• Task brief:
Rewrite the passage of the domestic violence text between "HOW DOMESTIC VIOLENCE" and "awaiting her sentence.", inclusive, swapping "new partner" for "current partner".

• Extract to read:
** start **

• Former Victim of Domestic Violence Stabbed New Partner after a row – Tina Royles – Domestic Violence Expert

    HOW DOMESTIC VIOLENCE CAN AFFECT NEW RELATIONSHIPS!

    A former victim of domestic violence stabbed her new partner after a row in which he slapped her. Her new partner received life threatening injuries but managed to pull through. The former victim of domestic violence has admitted attempted murder and is awaiting her sentence.

    As a former victim of domestic violence myself I know only too well that the inner turmoil and impact of domestic violence does not stop when you leave the abusive relationship, the damage has been inflicted both physically, emotionally and psychologically and cannot be dismissed or swept away under the carpet to sort itself out.

** end **

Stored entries
** start **

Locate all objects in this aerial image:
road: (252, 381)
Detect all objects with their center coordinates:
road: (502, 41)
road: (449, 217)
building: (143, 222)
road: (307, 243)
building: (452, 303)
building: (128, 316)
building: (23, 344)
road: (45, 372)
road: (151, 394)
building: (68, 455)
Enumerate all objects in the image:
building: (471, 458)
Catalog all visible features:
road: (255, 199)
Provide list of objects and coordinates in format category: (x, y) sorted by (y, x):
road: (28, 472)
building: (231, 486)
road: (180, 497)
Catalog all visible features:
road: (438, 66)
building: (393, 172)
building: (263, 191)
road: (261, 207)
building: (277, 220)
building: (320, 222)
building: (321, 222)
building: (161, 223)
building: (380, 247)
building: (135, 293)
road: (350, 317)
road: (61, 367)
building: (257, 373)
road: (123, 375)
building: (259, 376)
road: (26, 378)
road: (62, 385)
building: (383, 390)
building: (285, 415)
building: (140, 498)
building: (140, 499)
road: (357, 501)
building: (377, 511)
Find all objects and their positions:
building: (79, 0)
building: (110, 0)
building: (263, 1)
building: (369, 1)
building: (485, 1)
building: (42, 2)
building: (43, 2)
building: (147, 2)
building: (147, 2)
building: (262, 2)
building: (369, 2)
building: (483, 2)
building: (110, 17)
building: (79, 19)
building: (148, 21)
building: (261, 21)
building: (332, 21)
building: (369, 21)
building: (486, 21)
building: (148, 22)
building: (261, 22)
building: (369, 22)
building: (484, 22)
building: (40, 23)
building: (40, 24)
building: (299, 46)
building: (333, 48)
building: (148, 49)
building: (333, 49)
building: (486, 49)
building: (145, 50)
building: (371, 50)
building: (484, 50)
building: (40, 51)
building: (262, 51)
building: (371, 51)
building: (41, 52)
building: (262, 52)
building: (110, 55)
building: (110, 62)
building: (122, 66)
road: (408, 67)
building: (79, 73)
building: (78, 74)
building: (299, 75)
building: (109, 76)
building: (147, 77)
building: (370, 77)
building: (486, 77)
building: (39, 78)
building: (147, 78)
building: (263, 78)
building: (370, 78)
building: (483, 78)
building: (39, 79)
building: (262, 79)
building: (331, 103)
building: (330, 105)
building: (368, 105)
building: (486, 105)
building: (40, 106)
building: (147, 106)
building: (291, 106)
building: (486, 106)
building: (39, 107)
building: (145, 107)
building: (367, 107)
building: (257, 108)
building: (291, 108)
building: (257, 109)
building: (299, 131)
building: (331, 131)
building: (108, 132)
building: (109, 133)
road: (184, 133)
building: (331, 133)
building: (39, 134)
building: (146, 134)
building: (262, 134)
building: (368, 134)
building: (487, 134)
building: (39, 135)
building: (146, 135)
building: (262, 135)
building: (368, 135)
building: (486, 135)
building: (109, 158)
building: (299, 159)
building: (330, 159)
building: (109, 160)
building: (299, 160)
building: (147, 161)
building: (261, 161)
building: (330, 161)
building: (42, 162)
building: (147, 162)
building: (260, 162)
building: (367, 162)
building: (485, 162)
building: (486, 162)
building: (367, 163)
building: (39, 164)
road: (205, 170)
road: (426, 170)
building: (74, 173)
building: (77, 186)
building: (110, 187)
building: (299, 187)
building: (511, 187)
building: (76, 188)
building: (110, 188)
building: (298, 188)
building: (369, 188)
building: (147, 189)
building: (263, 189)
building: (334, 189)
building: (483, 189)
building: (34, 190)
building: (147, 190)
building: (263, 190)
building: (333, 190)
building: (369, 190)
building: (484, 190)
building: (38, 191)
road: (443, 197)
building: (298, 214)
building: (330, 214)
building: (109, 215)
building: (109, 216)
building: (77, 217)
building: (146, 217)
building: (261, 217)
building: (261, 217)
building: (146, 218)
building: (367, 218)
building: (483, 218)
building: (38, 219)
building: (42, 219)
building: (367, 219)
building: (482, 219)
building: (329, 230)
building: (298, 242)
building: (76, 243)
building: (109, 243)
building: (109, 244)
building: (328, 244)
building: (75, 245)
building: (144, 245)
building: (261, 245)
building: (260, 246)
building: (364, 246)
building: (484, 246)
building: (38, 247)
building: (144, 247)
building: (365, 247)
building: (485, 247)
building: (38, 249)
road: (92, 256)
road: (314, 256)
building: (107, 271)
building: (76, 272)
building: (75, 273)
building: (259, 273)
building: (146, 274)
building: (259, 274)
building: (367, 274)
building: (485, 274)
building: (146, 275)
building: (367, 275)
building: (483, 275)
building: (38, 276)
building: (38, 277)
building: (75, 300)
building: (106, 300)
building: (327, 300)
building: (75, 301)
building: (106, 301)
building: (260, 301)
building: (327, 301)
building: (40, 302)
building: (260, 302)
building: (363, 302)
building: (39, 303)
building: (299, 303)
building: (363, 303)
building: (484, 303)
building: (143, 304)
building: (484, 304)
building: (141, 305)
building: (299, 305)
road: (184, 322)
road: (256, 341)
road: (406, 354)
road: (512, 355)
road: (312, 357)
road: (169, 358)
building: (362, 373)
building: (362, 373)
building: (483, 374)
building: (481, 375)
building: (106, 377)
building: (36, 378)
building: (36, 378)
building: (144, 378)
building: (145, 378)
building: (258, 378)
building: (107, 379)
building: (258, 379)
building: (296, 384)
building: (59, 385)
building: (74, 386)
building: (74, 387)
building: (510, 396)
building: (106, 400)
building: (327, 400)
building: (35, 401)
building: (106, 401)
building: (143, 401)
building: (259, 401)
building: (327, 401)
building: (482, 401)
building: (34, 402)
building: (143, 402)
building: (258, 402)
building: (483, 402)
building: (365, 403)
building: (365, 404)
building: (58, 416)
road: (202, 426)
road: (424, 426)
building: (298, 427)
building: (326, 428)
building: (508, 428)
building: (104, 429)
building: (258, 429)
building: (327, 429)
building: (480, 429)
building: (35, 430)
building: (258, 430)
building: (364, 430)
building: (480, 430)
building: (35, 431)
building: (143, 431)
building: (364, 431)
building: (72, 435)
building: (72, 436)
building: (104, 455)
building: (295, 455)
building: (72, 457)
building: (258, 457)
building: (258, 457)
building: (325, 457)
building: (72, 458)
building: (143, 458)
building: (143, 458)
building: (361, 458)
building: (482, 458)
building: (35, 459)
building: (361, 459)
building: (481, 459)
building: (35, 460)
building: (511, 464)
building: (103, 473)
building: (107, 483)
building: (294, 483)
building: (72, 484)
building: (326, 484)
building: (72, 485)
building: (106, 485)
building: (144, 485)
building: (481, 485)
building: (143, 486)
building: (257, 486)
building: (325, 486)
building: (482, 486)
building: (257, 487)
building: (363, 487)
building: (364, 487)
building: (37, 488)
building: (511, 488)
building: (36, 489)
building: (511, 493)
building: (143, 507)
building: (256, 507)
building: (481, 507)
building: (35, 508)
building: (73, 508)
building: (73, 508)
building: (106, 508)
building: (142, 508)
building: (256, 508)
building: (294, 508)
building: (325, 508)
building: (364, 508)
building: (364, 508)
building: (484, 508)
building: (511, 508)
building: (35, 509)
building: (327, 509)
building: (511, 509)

** end **

• Task response:
HOW DOMESTIC VIOLENCE CAN AFFECT NEW RELATIONSHIPS!

    A former victim of domestic violence stabbed her current partner after a row in which he slapped her. Her current partner received life threatening injuries but managed to pull through. The former victim of domestic violence has admitted attempted murder and is awaiting her sentence.